Data: Begin

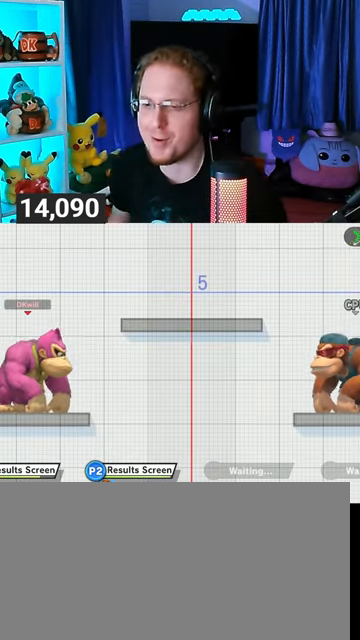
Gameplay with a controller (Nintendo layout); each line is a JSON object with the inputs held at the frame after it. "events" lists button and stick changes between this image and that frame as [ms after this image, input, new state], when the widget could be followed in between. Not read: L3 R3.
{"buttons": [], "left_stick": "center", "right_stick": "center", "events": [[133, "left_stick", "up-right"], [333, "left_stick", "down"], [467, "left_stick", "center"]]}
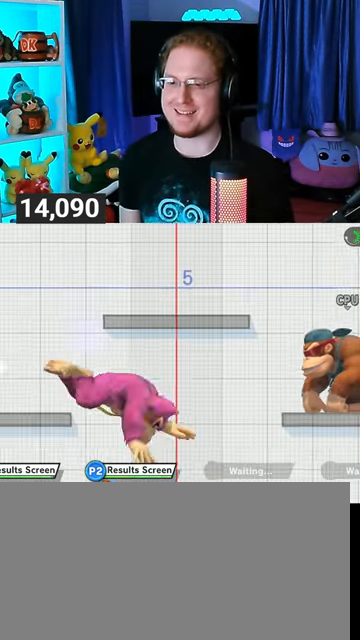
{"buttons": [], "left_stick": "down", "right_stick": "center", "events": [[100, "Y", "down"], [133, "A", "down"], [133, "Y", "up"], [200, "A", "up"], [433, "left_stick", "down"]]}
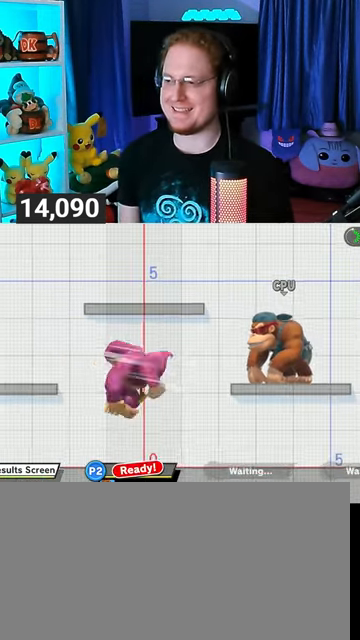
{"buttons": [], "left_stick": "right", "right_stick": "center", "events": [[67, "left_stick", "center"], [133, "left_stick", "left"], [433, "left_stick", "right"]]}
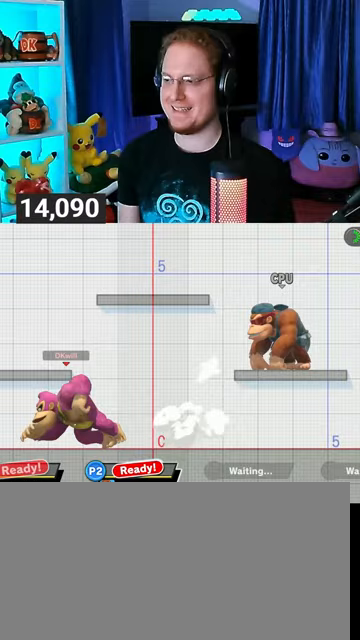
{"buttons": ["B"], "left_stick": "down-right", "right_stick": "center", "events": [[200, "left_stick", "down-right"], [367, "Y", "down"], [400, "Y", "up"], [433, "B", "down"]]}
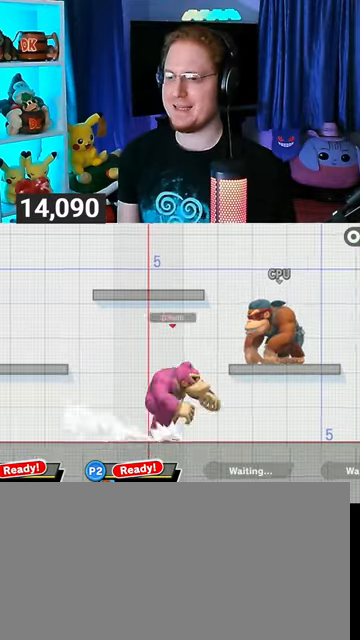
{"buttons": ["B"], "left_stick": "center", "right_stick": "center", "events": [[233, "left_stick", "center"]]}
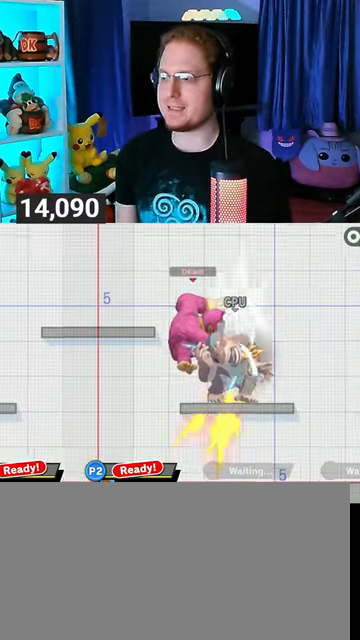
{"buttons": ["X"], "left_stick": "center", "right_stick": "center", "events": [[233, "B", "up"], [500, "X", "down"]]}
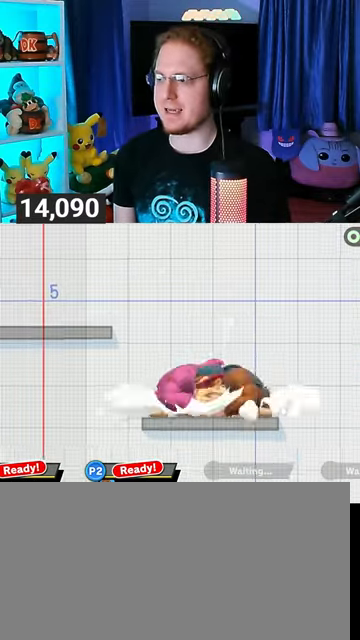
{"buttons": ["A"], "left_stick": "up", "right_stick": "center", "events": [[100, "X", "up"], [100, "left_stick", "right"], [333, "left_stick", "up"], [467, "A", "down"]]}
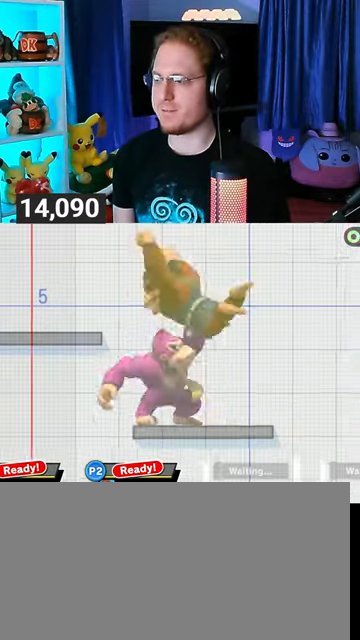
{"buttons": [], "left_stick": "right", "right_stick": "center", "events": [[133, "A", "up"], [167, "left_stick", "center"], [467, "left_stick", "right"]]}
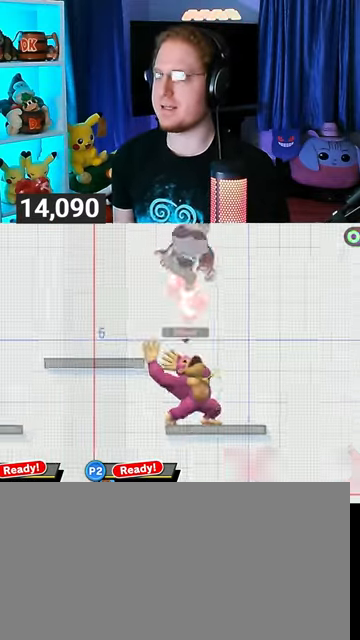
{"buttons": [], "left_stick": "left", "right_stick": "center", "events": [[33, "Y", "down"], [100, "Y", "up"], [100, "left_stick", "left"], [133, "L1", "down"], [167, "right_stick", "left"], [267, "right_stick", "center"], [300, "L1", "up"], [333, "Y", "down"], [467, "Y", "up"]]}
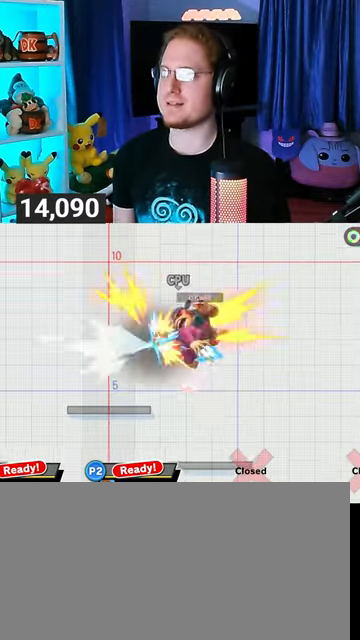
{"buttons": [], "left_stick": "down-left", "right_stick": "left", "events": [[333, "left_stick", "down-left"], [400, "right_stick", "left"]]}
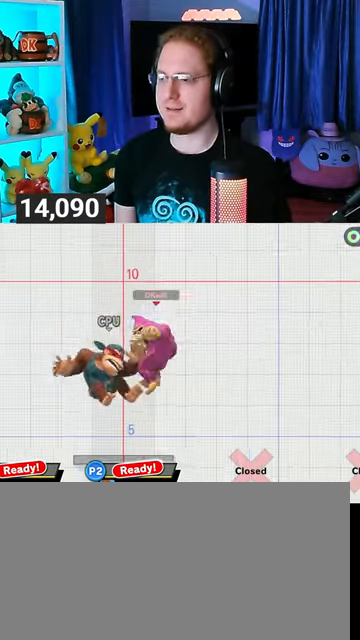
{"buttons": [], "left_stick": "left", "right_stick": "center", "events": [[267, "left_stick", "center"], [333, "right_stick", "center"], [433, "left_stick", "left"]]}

Data: End

No pictures belong in the copy. Repeat the entries exactly.

# Solution to this exercise:
Gameplay with a controller (Nintendo layout); each line is a JSON object with the inputs held at the frame after it. "events" lists button and stick changes between this image and that frame as [ms after this image, input, new state], when the widget could be followed in between. Not read: L3 R3.
{"buttons": [], "left_stick": "center", "right_stick": "center", "events": [[133, "left_stick", "up-right"], [333, "left_stick", "down"], [467, "left_stick", "center"]]}
{"buttons": [], "left_stick": "down", "right_stick": "center", "events": [[100, "Y", "down"], [133, "A", "down"], [133, "Y", "up"], [200, "A", "up"], [433, "left_stick", "down"]]}
{"buttons": [], "left_stick": "right", "right_stick": "center", "events": [[67, "left_stick", "center"], [133, "left_stick", "left"], [433, "left_stick", "right"]]}
{"buttons": ["B"], "left_stick": "down-right", "right_stick": "center", "events": [[200, "left_stick", "down-right"], [367, "Y", "down"], [400, "Y", "up"], [433, "B", "down"]]}
{"buttons": ["B"], "left_stick": "center", "right_stick": "center", "events": [[233, "left_stick", "center"]]}
{"buttons": ["X"], "left_stick": "center", "right_stick": "center", "events": [[233, "B", "up"], [500, "X", "down"]]}
{"buttons": ["A"], "left_stick": "up", "right_stick": "center", "events": [[100, "X", "up"], [100, "left_stick", "right"], [333, "left_stick", "up"], [467, "A", "down"]]}
{"buttons": [], "left_stick": "right", "right_stick": "center", "events": [[133, "A", "up"], [167, "left_stick", "center"], [467, "left_stick", "right"]]}
{"buttons": [], "left_stick": "left", "right_stick": "center", "events": [[33, "Y", "down"], [100, "Y", "up"], [100, "left_stick", "left"], [133, "L1", "down"], [167, "right_stick", "left"], [267, "right_stick", "center"], [300, "L1", "up"], [333, "Y", "down"], [467, "Y", "up"]]}
{"buttons": [], "left_stick": "down-left", "right_stick": "left", "events": [[333, "left_stick", "down-left"], [400, "right_stick", "left"]]}
{"buttons": [], "left_stick": "left", "right_stick": "center", "events": [[267, "left_stick", "center"], [333, "right_stick", "center"], [433, "left_stick", "left"]]}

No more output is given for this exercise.